(What the exercise asks): For the entries below, the result should be an exact transcription of the lines from the one with "Figure 3: Sources" up to and including the one with "Figure 3. Histograms", and only those.

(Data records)
************

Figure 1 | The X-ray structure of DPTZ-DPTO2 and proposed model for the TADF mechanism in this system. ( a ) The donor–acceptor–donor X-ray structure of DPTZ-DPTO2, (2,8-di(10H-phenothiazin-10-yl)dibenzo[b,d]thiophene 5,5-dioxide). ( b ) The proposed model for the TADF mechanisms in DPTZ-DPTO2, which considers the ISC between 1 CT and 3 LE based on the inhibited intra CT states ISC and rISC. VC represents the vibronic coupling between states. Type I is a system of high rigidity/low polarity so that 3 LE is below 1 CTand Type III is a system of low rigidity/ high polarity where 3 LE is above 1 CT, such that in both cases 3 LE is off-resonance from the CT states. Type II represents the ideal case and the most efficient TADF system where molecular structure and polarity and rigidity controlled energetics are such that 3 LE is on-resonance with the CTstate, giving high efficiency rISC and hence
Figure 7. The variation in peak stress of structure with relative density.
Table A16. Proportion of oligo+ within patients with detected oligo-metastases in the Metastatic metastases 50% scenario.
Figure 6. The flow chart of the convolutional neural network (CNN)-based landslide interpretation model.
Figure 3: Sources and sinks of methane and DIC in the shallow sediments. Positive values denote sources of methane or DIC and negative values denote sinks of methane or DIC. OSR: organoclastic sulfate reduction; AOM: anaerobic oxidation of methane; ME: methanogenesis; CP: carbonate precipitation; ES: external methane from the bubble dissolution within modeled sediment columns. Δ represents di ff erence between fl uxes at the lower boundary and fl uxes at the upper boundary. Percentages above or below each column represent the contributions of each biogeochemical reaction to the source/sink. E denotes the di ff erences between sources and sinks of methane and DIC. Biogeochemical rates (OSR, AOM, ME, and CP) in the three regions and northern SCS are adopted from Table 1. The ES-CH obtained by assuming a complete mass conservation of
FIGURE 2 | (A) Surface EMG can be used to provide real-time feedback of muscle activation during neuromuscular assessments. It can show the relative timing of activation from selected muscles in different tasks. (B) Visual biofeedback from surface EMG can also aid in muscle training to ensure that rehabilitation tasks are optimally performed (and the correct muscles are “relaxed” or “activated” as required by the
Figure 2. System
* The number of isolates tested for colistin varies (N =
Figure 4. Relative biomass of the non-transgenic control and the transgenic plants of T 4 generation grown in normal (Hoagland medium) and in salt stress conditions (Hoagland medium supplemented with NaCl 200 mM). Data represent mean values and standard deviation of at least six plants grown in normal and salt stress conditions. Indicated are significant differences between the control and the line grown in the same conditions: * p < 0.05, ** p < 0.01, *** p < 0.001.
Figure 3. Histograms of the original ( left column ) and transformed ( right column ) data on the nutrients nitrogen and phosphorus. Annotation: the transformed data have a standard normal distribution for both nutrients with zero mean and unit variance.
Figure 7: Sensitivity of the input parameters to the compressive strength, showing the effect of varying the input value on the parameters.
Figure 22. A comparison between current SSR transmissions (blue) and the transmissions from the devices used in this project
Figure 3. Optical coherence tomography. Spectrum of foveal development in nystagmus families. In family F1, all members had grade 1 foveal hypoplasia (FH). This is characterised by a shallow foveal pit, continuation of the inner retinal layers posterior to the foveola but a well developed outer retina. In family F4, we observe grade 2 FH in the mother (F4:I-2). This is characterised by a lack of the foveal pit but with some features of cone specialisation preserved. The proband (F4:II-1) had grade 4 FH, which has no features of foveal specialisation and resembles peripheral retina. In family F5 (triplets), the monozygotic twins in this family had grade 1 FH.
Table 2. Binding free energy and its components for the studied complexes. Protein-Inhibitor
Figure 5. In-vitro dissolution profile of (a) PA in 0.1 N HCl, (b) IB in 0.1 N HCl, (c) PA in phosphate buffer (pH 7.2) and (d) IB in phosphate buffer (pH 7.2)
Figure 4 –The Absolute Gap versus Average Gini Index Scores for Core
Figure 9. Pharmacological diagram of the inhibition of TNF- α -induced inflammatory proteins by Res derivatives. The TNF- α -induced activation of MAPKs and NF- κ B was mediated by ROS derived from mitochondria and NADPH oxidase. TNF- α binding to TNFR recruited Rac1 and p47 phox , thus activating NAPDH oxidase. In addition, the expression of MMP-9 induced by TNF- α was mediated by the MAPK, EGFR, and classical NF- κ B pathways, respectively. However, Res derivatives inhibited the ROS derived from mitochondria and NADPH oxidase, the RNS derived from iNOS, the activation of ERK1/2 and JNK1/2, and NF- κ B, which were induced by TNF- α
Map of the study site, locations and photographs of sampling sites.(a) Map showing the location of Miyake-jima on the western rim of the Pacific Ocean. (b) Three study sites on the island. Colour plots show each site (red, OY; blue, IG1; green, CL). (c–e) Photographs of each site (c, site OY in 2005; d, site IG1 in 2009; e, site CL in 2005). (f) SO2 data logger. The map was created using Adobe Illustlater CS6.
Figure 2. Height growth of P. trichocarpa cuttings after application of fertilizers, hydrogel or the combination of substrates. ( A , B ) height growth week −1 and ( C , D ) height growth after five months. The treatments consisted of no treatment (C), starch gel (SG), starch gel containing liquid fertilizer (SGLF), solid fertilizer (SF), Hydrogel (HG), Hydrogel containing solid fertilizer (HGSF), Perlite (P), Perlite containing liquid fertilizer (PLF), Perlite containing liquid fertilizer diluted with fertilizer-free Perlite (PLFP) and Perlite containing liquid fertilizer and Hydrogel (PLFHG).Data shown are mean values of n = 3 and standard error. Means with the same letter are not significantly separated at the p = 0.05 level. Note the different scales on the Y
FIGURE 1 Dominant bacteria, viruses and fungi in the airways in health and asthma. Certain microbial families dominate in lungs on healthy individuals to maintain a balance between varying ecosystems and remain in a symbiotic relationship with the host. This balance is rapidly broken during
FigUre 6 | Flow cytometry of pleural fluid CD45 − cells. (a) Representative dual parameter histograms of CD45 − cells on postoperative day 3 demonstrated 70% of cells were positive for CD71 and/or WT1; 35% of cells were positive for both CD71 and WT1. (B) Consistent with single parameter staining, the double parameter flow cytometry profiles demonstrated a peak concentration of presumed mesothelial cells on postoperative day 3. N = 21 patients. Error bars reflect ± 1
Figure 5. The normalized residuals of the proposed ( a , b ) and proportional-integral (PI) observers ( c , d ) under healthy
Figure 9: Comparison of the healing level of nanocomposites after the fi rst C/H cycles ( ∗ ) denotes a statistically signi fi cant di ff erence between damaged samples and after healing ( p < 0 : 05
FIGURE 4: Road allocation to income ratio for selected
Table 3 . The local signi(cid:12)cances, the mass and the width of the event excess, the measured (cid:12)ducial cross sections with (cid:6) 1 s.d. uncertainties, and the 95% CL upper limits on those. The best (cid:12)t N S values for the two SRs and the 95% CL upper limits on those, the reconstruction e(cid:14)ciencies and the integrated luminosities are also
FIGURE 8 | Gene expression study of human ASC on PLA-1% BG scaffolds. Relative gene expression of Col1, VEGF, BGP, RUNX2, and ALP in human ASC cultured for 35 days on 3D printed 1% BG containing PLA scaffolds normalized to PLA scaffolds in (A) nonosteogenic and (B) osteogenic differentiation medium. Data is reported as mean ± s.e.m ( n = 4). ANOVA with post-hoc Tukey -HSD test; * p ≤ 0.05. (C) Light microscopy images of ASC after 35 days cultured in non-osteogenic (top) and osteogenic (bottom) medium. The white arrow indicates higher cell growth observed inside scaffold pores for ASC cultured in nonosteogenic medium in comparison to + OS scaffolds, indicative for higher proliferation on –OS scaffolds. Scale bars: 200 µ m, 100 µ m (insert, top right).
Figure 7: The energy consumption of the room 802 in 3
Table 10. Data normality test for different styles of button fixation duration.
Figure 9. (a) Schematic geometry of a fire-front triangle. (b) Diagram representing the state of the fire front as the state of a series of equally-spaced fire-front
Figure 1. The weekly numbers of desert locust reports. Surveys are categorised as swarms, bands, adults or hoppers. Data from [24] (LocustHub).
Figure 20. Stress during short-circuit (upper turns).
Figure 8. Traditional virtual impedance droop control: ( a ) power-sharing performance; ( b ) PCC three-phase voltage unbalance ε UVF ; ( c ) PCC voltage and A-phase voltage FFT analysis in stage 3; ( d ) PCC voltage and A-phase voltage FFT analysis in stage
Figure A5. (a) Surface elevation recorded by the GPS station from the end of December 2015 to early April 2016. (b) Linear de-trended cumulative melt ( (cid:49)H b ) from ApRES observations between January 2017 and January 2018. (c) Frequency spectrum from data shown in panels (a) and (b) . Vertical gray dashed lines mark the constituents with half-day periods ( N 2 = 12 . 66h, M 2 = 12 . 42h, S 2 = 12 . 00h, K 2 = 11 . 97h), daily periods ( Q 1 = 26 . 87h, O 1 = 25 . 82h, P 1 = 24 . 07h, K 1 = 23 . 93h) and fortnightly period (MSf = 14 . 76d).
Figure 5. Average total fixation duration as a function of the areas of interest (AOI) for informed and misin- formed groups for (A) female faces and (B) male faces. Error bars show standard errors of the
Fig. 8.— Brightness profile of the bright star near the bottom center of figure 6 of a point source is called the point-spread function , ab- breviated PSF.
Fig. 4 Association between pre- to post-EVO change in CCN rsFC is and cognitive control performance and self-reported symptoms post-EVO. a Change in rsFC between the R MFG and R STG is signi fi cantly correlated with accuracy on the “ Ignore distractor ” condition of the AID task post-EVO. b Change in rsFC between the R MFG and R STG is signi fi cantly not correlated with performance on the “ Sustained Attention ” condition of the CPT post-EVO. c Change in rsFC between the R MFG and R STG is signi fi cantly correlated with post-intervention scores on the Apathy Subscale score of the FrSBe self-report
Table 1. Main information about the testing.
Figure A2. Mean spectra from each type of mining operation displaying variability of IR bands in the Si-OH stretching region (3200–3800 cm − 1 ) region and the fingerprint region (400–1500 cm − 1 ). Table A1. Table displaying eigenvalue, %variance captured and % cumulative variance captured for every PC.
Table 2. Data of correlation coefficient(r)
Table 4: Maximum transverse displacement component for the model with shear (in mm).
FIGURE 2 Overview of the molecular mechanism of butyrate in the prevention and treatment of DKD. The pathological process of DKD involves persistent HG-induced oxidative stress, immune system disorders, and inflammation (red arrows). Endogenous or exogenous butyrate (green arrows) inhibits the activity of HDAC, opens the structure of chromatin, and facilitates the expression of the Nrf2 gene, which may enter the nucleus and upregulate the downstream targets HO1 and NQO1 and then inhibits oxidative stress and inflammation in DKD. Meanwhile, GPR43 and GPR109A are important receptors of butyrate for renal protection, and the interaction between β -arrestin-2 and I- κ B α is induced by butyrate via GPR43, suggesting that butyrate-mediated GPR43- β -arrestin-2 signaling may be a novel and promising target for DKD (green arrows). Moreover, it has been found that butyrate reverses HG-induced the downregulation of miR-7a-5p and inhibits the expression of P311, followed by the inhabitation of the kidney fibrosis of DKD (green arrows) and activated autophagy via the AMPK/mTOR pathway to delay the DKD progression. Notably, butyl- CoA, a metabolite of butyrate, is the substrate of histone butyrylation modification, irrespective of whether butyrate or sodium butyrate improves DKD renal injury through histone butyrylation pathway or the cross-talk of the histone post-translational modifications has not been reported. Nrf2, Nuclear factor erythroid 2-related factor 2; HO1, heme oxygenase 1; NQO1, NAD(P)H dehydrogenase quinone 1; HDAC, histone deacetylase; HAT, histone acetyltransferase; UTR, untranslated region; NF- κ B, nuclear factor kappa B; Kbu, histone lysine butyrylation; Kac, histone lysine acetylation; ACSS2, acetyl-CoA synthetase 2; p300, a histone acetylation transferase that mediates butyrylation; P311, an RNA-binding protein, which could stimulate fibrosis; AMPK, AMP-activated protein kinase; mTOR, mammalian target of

************

(Finished task):
Figure 3: Sources and sinks of methane and DIC in the shallow sediments. Positive values denote sources of methane or DIC and negative values denote sinks of methane or DIC. OSR: organoclastic sulfate reduction; AOM: anaerobic oxidation of methane; ME: methanogenesis; CP: carbonate precipitation; ES: external methane from the bubble dissolution within modeled sediment columns. Δ represents di ff erence between fl uxes at the lower boundary and fl uxes at the upper boundary. Percentages above or below each column represent the contributions of each biogeochemical reaction to the source/sink. E denotes the di ff erences between sources and sinks of methane and DIC. Biogeochemical rates (OSR, AOM, ME, and CP) in the three regions and northern SCS are adopted from Table 1. The ES-CH obtained by assuming a complete mass conservation of
FIGURE 2 | (A) Surface EMG can be used to provide real-time feedback of muscle activation during neuromuscular assessments. It can show the relative timing of activation from selected muscles in different tasks. (B) Visual biofeedback from surface EMG can also aid in muscle training to ensure that rehabilitation tasks are optimally performed (and the correct muscles are “relaxed” or “activated” as required by the
Figure 2. System
* The number of isolates tested for colistin varies (N =
Figure 4. Relative biomass of the non-transgenic control and the transgenic plants of T 4 generation grown in normal (Hoagland medium) and in salt stress conditions (Hoagland medium supplemented with NaCl 200 mM). Data represent mean values and standard deviation of at least six plants grown in normal and salt stress conditions. Indicated are significant differences between the control and the line grown in the same conditions: * p < 0.05, ** p < 0.01, *** p < 0.001.
Figure 3. Histograms of the original ( left column ) and transformed ( right column ) data on the nutrients nitrogen and phosphorus. Annotation: the transformed data have a standard normal distribution for both nutrients with zero mean and unit variance.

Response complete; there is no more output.